Cherkauer is a co-founder of GRYFN, a Purdue-affiliated company that has provided a new drone for the project with funding from the departments of Agronomy and Agricultural and Biological Engineering and the College of Agriculture. Calibration flights for the new platform have already begun at Purdue's Agronomy Center for Research and Education, a 1,600-acre farm facility located seven miles northwest of campus.

 

The SOYGEN3 collaboration will fly drones that collect imagery in red, green and blue (RGB, or true color, the type captured by regular cameras).

 

"SOYGEN3 is about starting with relatively inexpensive cameras and hardware systems at a variety of locations," Cherkauer said.

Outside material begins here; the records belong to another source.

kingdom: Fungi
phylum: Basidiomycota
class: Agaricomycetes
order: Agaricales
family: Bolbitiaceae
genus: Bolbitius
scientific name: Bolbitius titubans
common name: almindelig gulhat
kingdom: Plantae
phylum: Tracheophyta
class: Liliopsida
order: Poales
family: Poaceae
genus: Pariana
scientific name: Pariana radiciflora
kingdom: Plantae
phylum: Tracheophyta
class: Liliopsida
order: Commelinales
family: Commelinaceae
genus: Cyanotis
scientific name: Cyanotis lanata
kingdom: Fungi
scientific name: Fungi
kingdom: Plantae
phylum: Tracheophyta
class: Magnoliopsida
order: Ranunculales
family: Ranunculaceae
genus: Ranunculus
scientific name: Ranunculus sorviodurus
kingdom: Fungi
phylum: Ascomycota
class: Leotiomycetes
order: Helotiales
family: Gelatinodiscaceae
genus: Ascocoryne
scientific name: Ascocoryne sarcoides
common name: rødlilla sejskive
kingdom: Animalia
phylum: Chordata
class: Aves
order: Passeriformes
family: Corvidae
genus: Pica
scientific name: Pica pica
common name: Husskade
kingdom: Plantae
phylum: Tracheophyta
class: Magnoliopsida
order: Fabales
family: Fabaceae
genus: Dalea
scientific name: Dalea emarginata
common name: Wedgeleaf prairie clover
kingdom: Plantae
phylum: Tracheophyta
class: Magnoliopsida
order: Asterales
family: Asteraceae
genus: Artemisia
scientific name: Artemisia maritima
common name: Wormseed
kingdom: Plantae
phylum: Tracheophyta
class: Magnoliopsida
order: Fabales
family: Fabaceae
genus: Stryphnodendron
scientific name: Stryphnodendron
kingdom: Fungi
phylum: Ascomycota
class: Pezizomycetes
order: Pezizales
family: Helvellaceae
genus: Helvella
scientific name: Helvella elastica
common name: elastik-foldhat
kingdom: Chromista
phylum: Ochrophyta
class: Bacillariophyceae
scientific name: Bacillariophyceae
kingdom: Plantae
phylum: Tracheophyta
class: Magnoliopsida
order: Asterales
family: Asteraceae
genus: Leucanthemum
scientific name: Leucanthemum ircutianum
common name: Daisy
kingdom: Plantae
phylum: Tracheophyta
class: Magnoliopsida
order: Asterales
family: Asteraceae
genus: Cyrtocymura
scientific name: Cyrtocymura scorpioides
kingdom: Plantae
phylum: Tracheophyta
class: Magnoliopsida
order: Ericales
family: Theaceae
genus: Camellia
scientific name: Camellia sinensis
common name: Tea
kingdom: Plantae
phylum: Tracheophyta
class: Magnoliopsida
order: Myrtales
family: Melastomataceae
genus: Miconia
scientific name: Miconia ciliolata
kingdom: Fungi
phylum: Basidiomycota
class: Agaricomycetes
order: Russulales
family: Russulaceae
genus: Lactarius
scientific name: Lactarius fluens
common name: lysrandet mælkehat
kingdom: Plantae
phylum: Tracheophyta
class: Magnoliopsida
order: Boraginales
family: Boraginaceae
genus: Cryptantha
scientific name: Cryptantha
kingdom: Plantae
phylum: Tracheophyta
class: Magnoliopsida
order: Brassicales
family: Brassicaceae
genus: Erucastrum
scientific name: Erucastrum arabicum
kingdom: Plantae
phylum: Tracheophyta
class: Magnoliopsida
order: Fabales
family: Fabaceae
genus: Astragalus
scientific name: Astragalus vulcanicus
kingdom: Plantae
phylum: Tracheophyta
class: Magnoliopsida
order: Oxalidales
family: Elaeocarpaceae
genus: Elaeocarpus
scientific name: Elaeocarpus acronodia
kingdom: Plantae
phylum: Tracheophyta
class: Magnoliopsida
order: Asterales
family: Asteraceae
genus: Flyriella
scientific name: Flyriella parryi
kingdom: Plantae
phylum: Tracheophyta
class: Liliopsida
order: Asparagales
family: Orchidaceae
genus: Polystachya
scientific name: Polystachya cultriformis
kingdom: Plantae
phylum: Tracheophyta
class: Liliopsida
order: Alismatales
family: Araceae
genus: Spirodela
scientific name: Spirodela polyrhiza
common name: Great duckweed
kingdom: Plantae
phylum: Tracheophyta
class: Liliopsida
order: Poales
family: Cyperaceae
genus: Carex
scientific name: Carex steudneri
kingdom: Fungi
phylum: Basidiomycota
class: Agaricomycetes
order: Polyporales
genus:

But the Purdue drone also will carry multispectral and thermal cameras, yielding better data sets that could lead to recommendations for their SOYGEN3 partners.

 

Such data could help the US maintain its position as the world's leading soybean producer. Revenues in 2022 topped US$66 billion. This includes more than US$34 billion in exports, according to the United States Department of Agriculture's Foreign Agricultural Service.

 

"It's a unique crop because it is very important to future protein food security," said Rainey. Yet soybean uses are mostly industrial, meaning that people consume only a small percentage of its production.

 

"You might occasionally eat a traditional soy food like tofu or edamame. But for the most part, 95% of soybeans globally are fed to chickens and pigs and are the basis of that food chain."

 

To maintain soybean's burgeoning production, researchers will need a more finessed understanding of how weather and climate affect yield in a range of environments involving genetic variation. Breeders would then be able to select soybean varieties more strategically.

 

"The genetic variation is key because the most obvious way that breeders or breeding organisations in the private sector would use the data that we produce would be in what's known as genomic prediction," Rainey explained.

 

Given enough data over the entire soybean genome, genomic prediction allows breeders to create a statistical model that predicts yield for 10,000 untested lines.

 

"But the genomic prediction models need to be calibrated to environments and have more information in them than what's currently in there," Rainey said. Also needed is a model that includes biomass predictions. Such models are based on drone imagery and genetics.

 

"In my lab, we work on combining that information. We're just about the only ones to do that across the public and the private sector in soybean," she said.